You have to learn how to read it, of course, but once you do — and it’s not hard — you will surely be impressed with the clever simplicity of it. It provides an accurate reading of up to half a millimetre, which is sufficiently fine for my needs.
So how does it work? It consists of a millimetre scale and, alongside it, a second scale that’s in units of 0.02mm. To take a reading, you note the value of the millimetre scale mark immediately to the left of the second scale’s zero mark as your exponent (the bit before the decimal point, in floating-point terminology) and scan along the second scale to find where the two scales coincide. That gives you the fractional part of your reading.
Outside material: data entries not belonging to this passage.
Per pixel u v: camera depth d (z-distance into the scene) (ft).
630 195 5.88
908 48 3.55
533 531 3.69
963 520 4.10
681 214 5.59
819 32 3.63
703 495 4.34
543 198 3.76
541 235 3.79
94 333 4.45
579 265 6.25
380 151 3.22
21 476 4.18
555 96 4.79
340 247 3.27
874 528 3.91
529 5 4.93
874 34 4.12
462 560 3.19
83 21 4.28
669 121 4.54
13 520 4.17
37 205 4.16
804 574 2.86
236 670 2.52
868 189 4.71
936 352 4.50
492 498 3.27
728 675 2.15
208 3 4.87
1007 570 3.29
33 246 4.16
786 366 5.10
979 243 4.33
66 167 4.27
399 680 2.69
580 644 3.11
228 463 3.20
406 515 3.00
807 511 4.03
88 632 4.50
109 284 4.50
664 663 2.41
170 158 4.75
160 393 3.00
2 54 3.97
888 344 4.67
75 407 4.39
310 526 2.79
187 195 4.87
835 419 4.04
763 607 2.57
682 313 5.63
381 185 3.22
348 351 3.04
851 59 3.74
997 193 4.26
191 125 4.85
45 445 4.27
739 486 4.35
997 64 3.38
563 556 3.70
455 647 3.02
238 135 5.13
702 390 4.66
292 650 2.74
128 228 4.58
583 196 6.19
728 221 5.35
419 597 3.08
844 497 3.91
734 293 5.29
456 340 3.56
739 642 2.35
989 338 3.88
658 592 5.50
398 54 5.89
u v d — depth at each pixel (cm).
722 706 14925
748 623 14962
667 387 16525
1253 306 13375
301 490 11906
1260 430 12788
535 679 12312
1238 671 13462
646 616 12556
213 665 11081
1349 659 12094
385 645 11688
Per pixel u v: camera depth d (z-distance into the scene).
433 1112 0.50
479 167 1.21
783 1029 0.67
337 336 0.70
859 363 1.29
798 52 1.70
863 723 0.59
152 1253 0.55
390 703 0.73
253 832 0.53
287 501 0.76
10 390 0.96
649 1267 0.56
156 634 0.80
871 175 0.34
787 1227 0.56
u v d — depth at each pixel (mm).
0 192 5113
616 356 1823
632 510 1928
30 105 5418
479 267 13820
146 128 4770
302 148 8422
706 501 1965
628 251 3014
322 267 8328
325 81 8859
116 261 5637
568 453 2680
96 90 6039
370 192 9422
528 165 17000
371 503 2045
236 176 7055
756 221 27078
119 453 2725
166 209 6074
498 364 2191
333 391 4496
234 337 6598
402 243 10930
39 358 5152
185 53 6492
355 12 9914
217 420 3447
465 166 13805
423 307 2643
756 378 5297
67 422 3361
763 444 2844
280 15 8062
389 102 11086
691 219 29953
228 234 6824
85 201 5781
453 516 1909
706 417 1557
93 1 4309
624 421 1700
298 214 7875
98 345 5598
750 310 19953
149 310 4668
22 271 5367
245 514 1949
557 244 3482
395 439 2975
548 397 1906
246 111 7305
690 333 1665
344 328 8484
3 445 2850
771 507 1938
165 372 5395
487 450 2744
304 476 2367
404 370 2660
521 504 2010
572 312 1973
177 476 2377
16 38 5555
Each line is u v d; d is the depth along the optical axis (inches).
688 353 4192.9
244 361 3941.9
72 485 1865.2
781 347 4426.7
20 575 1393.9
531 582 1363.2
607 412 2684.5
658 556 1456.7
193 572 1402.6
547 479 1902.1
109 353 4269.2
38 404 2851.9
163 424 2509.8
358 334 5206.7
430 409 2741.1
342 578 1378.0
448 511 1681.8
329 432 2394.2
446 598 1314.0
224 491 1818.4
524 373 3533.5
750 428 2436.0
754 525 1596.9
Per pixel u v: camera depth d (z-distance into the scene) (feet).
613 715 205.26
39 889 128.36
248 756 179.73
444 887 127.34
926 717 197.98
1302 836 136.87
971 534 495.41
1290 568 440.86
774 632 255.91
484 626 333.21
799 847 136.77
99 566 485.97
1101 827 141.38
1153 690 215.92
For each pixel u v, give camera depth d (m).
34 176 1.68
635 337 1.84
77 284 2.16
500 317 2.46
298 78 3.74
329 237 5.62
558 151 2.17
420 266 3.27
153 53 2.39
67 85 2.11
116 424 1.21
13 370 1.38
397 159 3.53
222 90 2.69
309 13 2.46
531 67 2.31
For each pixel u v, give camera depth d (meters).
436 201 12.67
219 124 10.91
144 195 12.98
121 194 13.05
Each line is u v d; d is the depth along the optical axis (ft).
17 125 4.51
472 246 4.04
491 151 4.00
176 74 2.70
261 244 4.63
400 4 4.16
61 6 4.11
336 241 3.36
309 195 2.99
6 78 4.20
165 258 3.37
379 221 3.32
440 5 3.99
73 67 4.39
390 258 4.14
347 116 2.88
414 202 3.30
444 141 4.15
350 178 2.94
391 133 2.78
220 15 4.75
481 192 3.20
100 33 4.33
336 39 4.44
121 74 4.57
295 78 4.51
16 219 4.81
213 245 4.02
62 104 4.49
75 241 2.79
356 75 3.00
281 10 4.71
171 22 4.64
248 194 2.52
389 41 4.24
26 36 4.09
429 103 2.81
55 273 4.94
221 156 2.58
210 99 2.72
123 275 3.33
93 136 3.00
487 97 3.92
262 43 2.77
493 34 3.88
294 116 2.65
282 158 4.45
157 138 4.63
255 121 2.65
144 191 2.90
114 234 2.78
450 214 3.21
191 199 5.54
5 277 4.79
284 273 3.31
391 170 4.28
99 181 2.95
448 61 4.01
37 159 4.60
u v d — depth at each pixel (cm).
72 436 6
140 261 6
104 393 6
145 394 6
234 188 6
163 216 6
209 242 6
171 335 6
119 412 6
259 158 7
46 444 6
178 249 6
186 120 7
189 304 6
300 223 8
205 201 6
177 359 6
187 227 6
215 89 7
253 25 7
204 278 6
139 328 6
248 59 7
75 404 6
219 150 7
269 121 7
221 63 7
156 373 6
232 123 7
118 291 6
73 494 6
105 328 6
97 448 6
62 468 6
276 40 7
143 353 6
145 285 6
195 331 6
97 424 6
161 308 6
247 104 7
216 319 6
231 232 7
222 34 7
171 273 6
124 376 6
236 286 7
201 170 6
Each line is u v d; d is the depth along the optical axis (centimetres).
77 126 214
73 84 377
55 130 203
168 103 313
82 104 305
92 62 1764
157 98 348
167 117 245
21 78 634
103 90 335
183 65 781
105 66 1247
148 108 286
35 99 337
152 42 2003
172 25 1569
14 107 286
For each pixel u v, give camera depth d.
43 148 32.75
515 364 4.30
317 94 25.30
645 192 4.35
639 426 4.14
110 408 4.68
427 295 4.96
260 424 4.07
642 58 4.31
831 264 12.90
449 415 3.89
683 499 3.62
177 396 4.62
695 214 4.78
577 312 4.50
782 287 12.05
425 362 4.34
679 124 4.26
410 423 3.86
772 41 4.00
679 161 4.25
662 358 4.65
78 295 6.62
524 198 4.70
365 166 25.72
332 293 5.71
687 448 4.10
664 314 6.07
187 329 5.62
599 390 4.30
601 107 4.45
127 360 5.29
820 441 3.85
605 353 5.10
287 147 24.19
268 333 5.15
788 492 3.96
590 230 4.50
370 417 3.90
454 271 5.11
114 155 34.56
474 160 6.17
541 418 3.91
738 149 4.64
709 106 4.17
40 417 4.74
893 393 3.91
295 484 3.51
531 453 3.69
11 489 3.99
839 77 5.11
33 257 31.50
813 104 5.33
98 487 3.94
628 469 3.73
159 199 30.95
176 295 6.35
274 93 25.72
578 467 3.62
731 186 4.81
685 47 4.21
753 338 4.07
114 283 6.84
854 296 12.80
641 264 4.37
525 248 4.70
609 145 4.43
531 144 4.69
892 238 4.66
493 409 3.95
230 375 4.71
Here’s an example. As you can see from the picture above, the top scale value to the left of the lower zero is 22. Working along the lower scale, you can see that the marks align at 7.6. So the distance between the pincers is 22.76mm.
Easy and unforgettable.
The main pincers are used to measure the separation of the outer edges of an object, but there are also two that are used to measure inner distances. So you can check the both the external and the internal diameters of pipes, for example. There’s also a screw on the top that allows you to control how smoothly the two scales move alongside each other and, if required, to lock the pincers in place should you need, say, to check that a number of items all match a measurement pre-set on the calipers.


I happen to like the blob on the lower side of the lower scale which allows you to finely slide it back and forth with your thumb. But that’s a nice to have rather than an essential.

There’s a third means of measuring. The pointy bit at the end can be used to gauge depths. Moving the pincers extends the pin.
Discovery of the method of aligning two slightly different scales alongside each other in order to determine sub-scale values goes to Seventeenth Century French mathematician Pierre Vernier. You can read his bio at Wikipedia.
And that’s it really. Just a precision-constructed scientific instrument that is naturally tuned to the way the real world values flow from one to another in a way the digital world of discreet values with nothing in between is not. Sure, digital can emulate the analogue, primarily through floating-point values, but there will always be a level of clunkiness about it, as anyone who has set a float to 1.0 and read back 1.0000001 will appreciate. There is a loss of precision and an uncertainty that have to be worked around. The Vernier callipers don’t have to fudge.
Unless, of course, you buy one with a digital readout, which completely misses the point, I think.